WORK ORDER A -
Answer these questions from the page on clusters:
(i) Which UPPMAX cluster is used for sensitive data?
(ii) What is each computer in a cluster called?
(iii) What name is given to the CPUs that a node has?
Mark your answers (i), (ii), (iii), one to a line.

EXCERPT PROVIDED -
------------

Skip to content

Clusters

Learning objectives

  • Understand what a cluster is
  • Understand that a cluster has nodes and that nodes have cores
  • Understand what a job is
  • Understand that a job can use one core, multiple cores and multiple nodes
  • Understand there are two types of nodes
  • Understand to run only light jobs on the login node
  • Understand how to run heavy jobs
  • Understand how to run interactive jobs
  • Understand how to pick an UPPMAX cluster
  • Understand how to find a cluster's hardware specifications
For teachers

Unprepared as I don't believe the learners will reach this session

Why?

Clusters are complex machines. Understanding the basics of what a cluster is, helps us understand why the are the way they are.

What is a cluster?

A (computer) cluster is a group of computers working together. A cluster is shared by many users, that have widely different demands. Different users need different software and -for the same software!- possibly different versions.

When to use a cluster?

  • Calculations take too long
  • Calculations require too much memory
  • Calculations require too much disk space
  • Any combination of the above

UPPMAX clusters

These are the most important UPPMAX clusters for us:

Name Purpose
Bianca Sensitive data
Rackham General purpose
Snowy Provides GPUs

Cluster architecture

A (computer) cluster is a group of computers working together. Each of those computers is called a node. Each node has, among others, several CPUs (called 'cores') and RAM.

------------

DATA FOR REVIEW -
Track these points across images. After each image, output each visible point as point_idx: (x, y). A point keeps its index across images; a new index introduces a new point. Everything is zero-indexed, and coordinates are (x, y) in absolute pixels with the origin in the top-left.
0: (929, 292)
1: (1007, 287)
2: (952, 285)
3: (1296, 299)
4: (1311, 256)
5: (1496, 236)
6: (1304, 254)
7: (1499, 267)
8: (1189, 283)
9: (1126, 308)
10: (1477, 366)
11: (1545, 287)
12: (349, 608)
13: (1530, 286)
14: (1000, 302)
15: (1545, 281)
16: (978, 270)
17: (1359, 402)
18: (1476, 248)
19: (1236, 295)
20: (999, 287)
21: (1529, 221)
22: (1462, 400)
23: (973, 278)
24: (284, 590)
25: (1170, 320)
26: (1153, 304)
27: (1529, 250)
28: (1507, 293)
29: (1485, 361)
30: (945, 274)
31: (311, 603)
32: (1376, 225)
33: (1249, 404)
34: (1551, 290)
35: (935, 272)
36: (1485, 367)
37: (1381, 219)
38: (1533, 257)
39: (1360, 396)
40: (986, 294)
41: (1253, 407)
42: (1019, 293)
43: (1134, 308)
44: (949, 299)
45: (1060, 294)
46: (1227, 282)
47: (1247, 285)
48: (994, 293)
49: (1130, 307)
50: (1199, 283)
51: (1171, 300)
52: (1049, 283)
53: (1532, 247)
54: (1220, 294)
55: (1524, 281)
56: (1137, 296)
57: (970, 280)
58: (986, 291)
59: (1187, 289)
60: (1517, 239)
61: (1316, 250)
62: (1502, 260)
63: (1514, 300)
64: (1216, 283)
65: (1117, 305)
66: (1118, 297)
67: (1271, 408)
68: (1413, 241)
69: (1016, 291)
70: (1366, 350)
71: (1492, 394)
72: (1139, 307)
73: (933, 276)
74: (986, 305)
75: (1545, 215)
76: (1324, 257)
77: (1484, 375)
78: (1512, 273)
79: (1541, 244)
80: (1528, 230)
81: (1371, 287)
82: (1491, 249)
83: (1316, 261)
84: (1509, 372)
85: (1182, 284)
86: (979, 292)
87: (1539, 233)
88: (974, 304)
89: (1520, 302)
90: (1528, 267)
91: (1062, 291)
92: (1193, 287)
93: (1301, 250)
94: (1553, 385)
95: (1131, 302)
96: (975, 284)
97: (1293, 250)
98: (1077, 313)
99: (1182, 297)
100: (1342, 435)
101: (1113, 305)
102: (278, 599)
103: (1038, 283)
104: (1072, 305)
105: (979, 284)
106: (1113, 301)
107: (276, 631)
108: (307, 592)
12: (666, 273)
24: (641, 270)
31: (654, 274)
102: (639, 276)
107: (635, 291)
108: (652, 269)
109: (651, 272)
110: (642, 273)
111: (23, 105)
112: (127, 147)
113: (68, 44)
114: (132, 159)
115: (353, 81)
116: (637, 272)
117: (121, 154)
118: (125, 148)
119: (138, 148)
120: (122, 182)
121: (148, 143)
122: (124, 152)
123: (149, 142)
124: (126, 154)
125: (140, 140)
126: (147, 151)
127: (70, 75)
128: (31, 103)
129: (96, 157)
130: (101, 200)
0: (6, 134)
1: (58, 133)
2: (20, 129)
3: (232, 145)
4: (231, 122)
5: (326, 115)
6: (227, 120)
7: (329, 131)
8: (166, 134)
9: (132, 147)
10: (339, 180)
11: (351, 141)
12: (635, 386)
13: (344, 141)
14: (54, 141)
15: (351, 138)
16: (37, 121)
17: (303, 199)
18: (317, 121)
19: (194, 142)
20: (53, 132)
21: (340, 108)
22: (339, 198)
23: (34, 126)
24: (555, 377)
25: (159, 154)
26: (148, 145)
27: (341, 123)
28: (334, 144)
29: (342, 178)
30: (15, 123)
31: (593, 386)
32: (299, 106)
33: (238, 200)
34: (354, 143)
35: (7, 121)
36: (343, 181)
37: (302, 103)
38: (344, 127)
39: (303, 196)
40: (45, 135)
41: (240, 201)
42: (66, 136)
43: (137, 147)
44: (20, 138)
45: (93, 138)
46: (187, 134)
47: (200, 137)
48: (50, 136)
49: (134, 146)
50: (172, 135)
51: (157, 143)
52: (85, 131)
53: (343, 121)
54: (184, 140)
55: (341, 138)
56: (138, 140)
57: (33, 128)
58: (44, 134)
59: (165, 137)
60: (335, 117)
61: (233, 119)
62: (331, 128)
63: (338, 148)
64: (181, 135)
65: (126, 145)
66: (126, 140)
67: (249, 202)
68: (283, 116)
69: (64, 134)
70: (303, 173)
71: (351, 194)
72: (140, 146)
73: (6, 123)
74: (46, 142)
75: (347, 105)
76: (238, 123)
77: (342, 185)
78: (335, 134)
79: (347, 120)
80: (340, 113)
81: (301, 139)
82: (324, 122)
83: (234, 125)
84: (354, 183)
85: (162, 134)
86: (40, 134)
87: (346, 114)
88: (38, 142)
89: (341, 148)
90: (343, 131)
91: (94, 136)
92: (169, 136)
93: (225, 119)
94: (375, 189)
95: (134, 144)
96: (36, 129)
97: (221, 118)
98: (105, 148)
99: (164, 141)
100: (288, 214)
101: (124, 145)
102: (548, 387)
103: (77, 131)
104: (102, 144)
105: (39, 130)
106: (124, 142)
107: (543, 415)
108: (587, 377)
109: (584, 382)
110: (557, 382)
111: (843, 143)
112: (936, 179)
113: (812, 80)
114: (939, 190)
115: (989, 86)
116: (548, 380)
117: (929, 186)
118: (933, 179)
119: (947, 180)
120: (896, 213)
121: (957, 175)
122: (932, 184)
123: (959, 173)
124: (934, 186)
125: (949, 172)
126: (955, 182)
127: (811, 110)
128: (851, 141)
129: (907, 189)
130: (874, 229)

------------

WORK ORDER B - In the listing, swap "top-left" for "upper-left" in everything from its start down to the line containing "11: (1545, 287)", and give those lines again with nothing else altered.

EXPECTED ANSWER A -
(i) Bianca
(ii) A node
(iii) Cores

EXPECTED ANSWER B -
Track these points across images. After each image, output each visible point as point_idx: (x, y). A point keeps its index across images; a new index introduces a new point. Everything is zero-indexed, and coordinates are (x, y) in absolute pixels with the origin in the upper-left.
0: (929, 292)
1: (1007, 287)
2: (952, 285)
3: (1296, 299)
4: (1311, 256)
5: (1496, 236)
6: (1304, 254)
7: (1499, 267)
8: (1189, 283)
9: (1126, 308)
10: (1477, 366)
11: (1545, 287)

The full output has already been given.